Utopia Across Scales was curated by Seng Kuan, PhD Candidate in Architecture at the Harvard University Graduate School of Design, with support from the Exhibitions Department of the GSD, and the Special Collections Department.
Distillations: Gropius_Japan_1954. In conjunction with Utopia Across Scales, the GSD’s Frances Loeb Library will mount a display of remarkable photographs that Walter Gropius took during his trip to Japan in the late spring of 1954. Also showcased will be a series of key historical texts and antiquarian objects, exploring the role of the West as an interlocutor in the discourse of tradition and modernity in twentieth-century architecture in Japan. Distillations is jointly organized by Mary Daniels, head of Special Collections at the Frances Loeb Library, Seng Kuan, and Yukio Lippit, the Harris K. Weston Associate Professor of the Humanities at Harvard University.
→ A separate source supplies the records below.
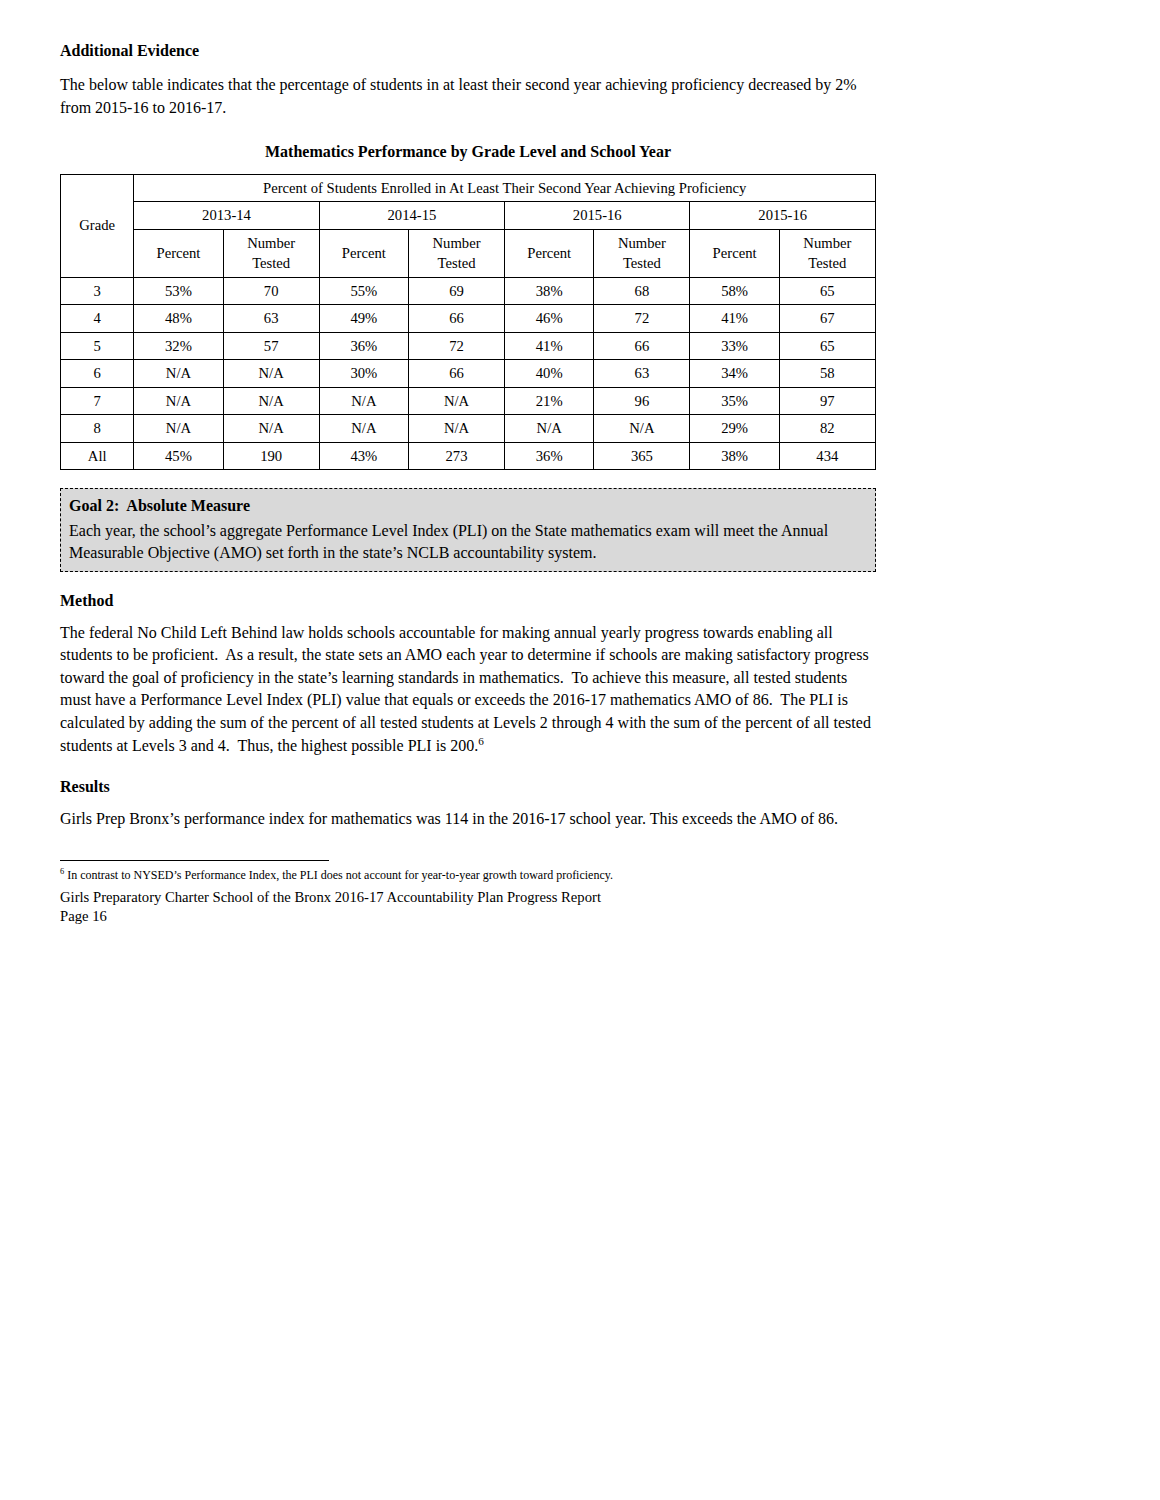Additional Evidence
The below table indicates that the percentage of students in at least their second year achieving proficiency decreased by 2% from 2015-16 to 2016-17.
Mathematics Performance by Grade Level and School Year
| Grade | Percent of Students Enrolled in At Least Their Second Year Achieving Proficiency |
| --- | --- |
| 2013-14 | 2014-15 | 2015-16 | 2015-16 |
| Percent | Number Tested | Percent | Number Tested | Percent | Number Tested | Percent | Number Tested |
| 3 | 53% | 70 | 55% | 69 | 38% | 68 | 58% | 65 |
| 4 | 48% | 63 | 49% | 66 | 46% | 72 | 41% | 67 |
| 5 | 32% | 57 | 36% | 72 | 41% | 66 | 33% | 65 |
| 6 | N/A | N/A | 30% | 66 | 40% | 63 | 34% | 58 |
| 7 | N/A | N/A | N/A | N/A | 21% | 96 | 35% | 97 |
| 8 | N/A | N/A | N/A | N/A | N/A | N/A | 29% | 82 |
| All | 45% | 190 | 43% | 273 | 36% | 365 | 38% | 434 |
Goal 2: Absolute Measure
Each year, the school’s aggregate Performance Level Index (PLI) on the State mathematics exam will meet the Annual Measurable Objective (AMO) set forth in the state’s NCLB accountability system.
Method
The federal No Child Left Behind law holds schools accountable for making annual yearly progress towards enabling all students to be proficient. As a result, the state sets an AMO each year to determine if schools are making satisfactory progress toward the goal of proficiency in the state’s learning standards in mathematics. To achieve this measure, all tested students must have a Performance Level Index (PLI) value that equals or exceeds the 2016-17 mathematics AMO of 86. The PLI is calculated by adding the sum of the percent of all tested students at Levels 2 through 4 with the sum of the percent of all tested students at Levels 3 and 4. Thus, the highest possible PLI is 200.6
Results
Girls Prep Bronx’s performance index for mathematics was 114 in the 2016-17 school year. This exceeds the AMO of 86.
6 In contrast to NYSED’s Performance Index, the PLI does not account for year-to-year growth toward proficiency.
Girls Preparatory Charter School of the Bronx 2016-17 Accountability Plan Progress Report
Page 16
Twenty-Five Years of the Kenzo Tange Visiting Professorship at Harvard. Also concurrent will be a retrospective display on the twenty-five-year history of the Kenzo Tange Visiting Professorship at the GSD, with an emphasis on student work produced under the guidance of the visitors. Since spring 1984, twenty-nine individuals or partnerships have been appointed to the Chair, including Alvaro Siza, Enric Miralles, Peter Zumthor, and Kazuyo Sejima. In addition, several current faculty members were also recipients of the Chair, including Rafael Moneo, Farshid Moussavi, and Jacques Herzog and Pierre de Meuron. In the fall semester of 2009, the Chair will be held by Valerio Olgiati.